BERTRANSMIGRASI KE TAHUN 80-AN UNTUK MENJADI IBU TIRI BAGI LIMA PETINGGI

BERTRANSMIGRASI KE TAHUN 80-AN UNTUK MENJADI IBU TIRI BAGI LIMA PETINGGI
Bab 76: Saya Ingin Kembali


__ADS_3

Tang Moling sering datang di masa lalu, tetapi tidak pernah sesering ini.


Dia tahu ada sesuatu yang salah dengannya, tetapi dia tidak bisa mengendalikan dirinya sendiri.


Dia ingin mengekspos warna asli Mu Jingzhe dan merayunya untuk membalas dendam, tetapi pada akhirnya, dia akhirnya tersesat dalam plotnya.


Dia tidak bisa tidak mengkhawatirkan Mu Jingzhe dan merasa marah karena apa yang terjadi padanya, jadi dia datang menemuinya untuk merasa nyaman.


Pada hari ketiga, Tang Moling menahan diri untuk tidak datang.
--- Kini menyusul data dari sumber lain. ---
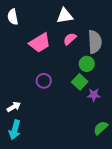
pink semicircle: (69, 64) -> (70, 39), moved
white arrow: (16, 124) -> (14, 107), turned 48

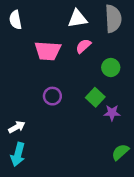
gray semicircle: (95, 42) -> (113, 19), moved
pink trapezoid: (40, 43) -> (48, 51), turned 35
green circle: (87, 64) -> (111, 67), moved

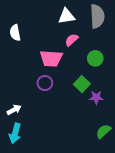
white semicircle: (15, 20) -> (15, 33), moved
pink trapezoid: (48, 51) -> (51, 58), moved

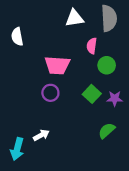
pink semicircle: (72, 40) -> (92, 46), moved, turned -40
purple star: (96, 97) -> (115, 99), moved
white arrow: (14, 110) -> (41, 135), moved
green semicircle: (103, 131) -> (107, 131), moved

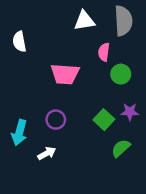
purple circle: (50, 93) -> (56, 120), moved
green square: (92, 94) -> (104, 120), moved
cyan arrow: (17, 149) -> (19, 133), moved

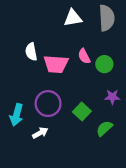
white semicircle: (19, 42) -> (31, 52), moved
pink semicircle: (104, 52) -> (84, 56), moved, turned -35
purple circle: (56, 120) -> (48, 104), size x1.5
green square: (104, 120) -> (82, 111), moved

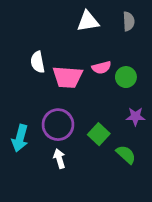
gray semicircle: (107, 18) -> (129, 21), size x0.6
pink semicircle: (84, 56) -> (101, 68), turned -77
green semicircle: (104, 128) -> (126, 154), turned 84
white arrow: (40, 133) -> (59, 159), moved, turned -77

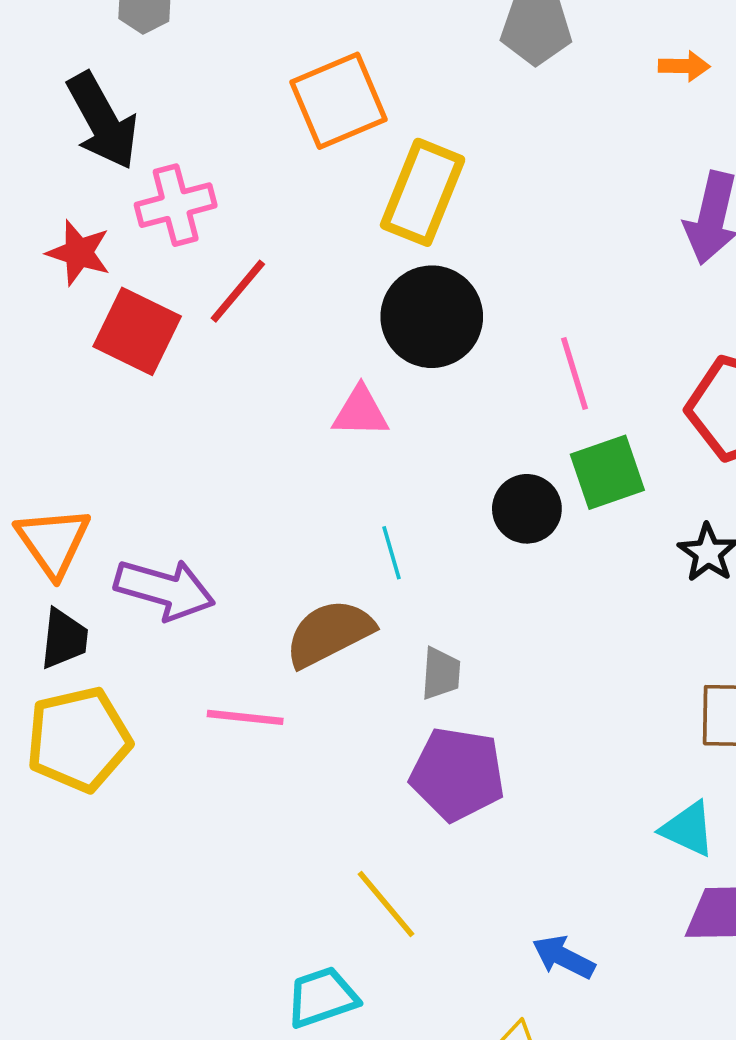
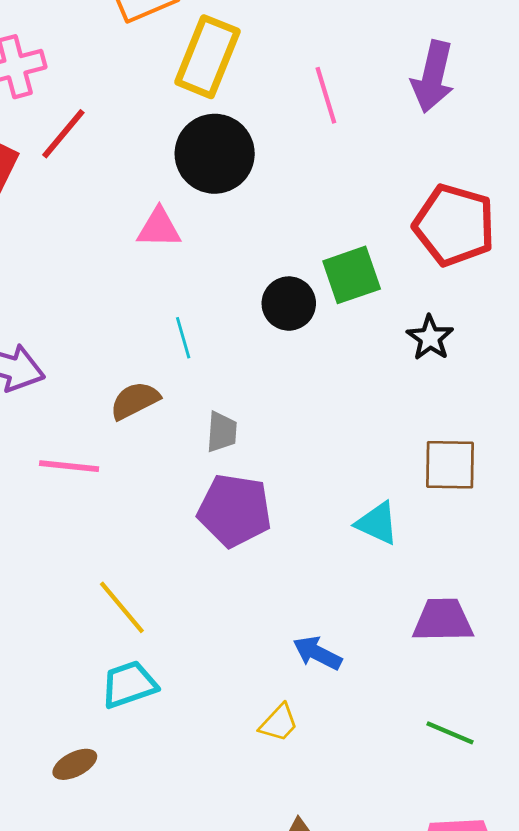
pink line: (574, 373) -> (326, 95), moved
brown semicircle: (329, 633) -> (135, 401), size x0.7
cyan triangle: (688, 829) -> (377, 523), moved
yellow line: (386, 904) -> (122, 607), moved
Sebaliknya, dia melampiaskan amarahnya pada orang yang telah menggertak Mu Jingzhe.


Karena mereka pada akhirnya tidak berhasil memaksa pernikahan, Yang Qing, Zhao Lan, dan Shao Qiyun pada akhirnya tidak dihukum, tetapi mereka masih sangat menderita.


Shao Qiyun merasa bahwa dia telah kehilangan semua martabatnya dan terlalu malu untuk kembali ke desa. Karena itu, dia langsung kembali ke kota kabupaten.


Shao Qiyun memiliki asrama sendiri. Meskipun itu hari libur, dia masih bisa tinggal di sana.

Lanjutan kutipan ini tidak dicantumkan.